DOCUMENT
================================
- Born: May 1, 1948 (age 77) Port Huron, Michigan, US
- Height: 6 ft 2 in (188 cm)
- Weight: 194 lb (88 kg; 13 st 12 lb)
- Position: Centre
- Shot: Left
- Played for: Jersey Devils (EHL) Port Huron Wings (IHL) Milwaukee Admirals (USHL)
- NHL draft: Undrafted
- Playing career: 1971–1977

= Phil Wittliff =

American ice hockey player, coach, and executive

Phil Wittliff (born May 1, 1948) is an American former ice hockey player, coach, and executive. Known affectionately as "Mr. Admiral", Wittlifff was involved with the Milwaukee Admirals from his days as a player starting with the 1972–73 season, until his retirement in July 2006 when he stepped away from his role as General Manager and Executive Vice President of Hockey Operations.

==Early life==
Wittliff was born on May 1, 1948, in Port Huron, Michigan. While he was born in the United States, Wittliff's mother is of Canadian descent. Wittliff was raised alongside five siblings and played football, baseball, and ice hockey growing up. Both Wittliff and his brother Frank played within the Port Huron Hockey Association as youth. By the age of 12, Wittliff was playing bantam hockey, Tight end for his junior high football team, and shortstop for his Little League team.
================================
ENTRIES
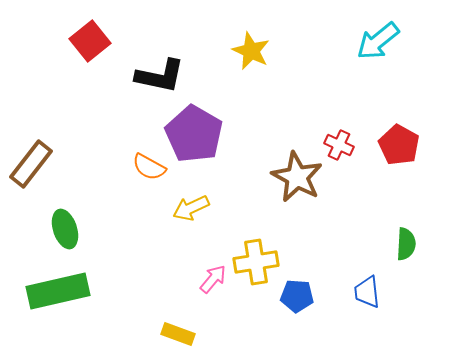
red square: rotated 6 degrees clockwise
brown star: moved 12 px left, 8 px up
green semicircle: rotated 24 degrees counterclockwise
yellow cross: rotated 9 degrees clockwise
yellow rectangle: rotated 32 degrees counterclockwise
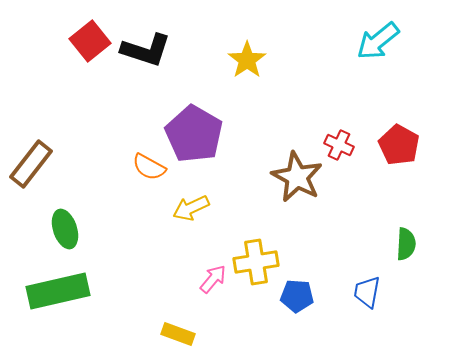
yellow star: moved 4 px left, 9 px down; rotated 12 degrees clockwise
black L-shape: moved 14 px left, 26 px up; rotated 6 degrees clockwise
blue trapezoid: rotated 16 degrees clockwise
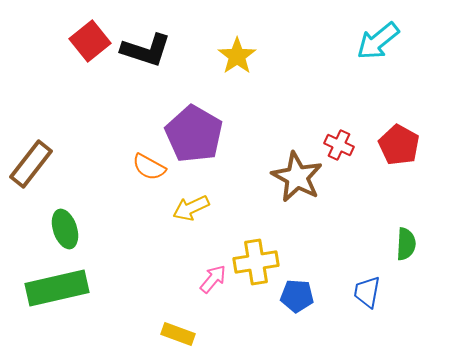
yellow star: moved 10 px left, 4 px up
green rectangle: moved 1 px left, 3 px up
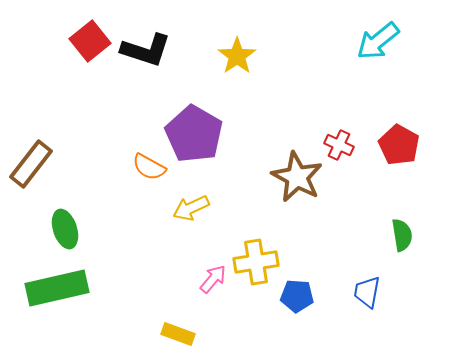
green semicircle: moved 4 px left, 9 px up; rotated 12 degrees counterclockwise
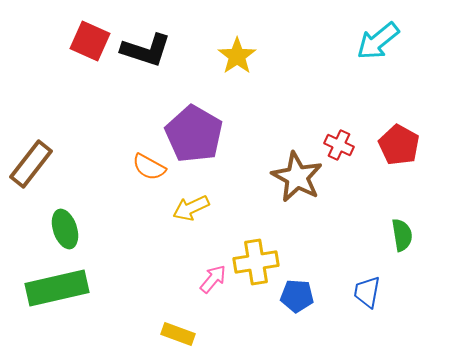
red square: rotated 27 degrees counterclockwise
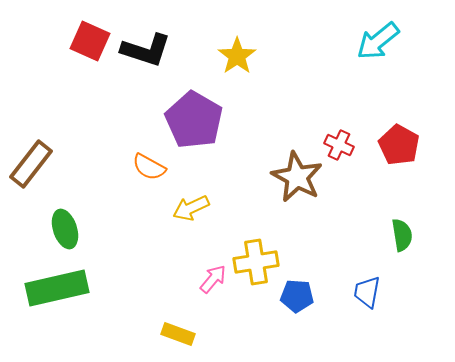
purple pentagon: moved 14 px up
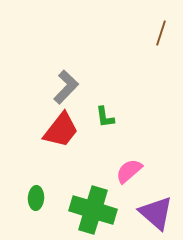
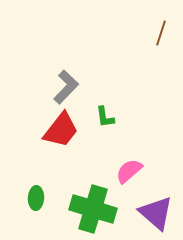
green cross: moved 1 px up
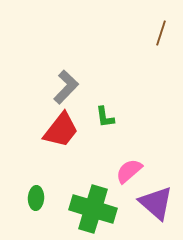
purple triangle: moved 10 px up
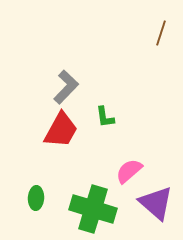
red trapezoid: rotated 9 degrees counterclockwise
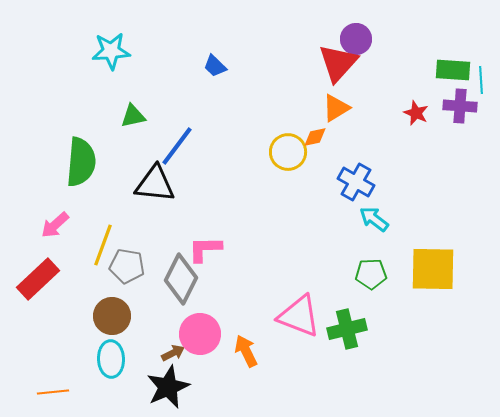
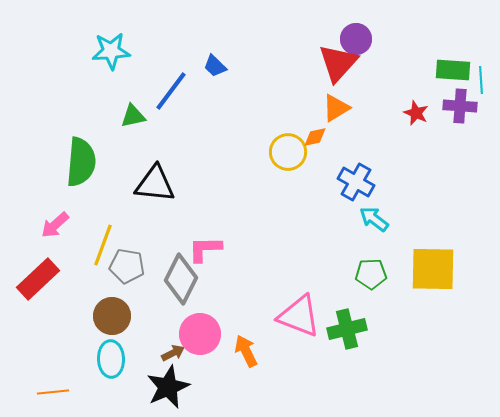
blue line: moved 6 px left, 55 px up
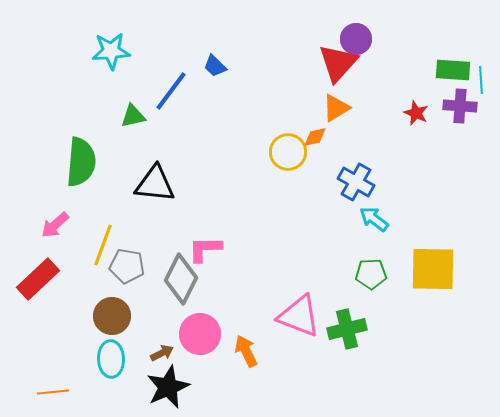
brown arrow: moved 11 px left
================================
WHAT YOU NEED TO DO
From the Phil Wittliff biography, answer these:
(a) What is Wittliff's height in centimeters?
(b) What nickname is Wittliff known by?
(c) At age 12, which position did Wittliff play for his Little League team?

OUTPUT FOR THIS EXERCISE
(a) 188 cm
(b) "Mr. Admiral"
(c) Shortstop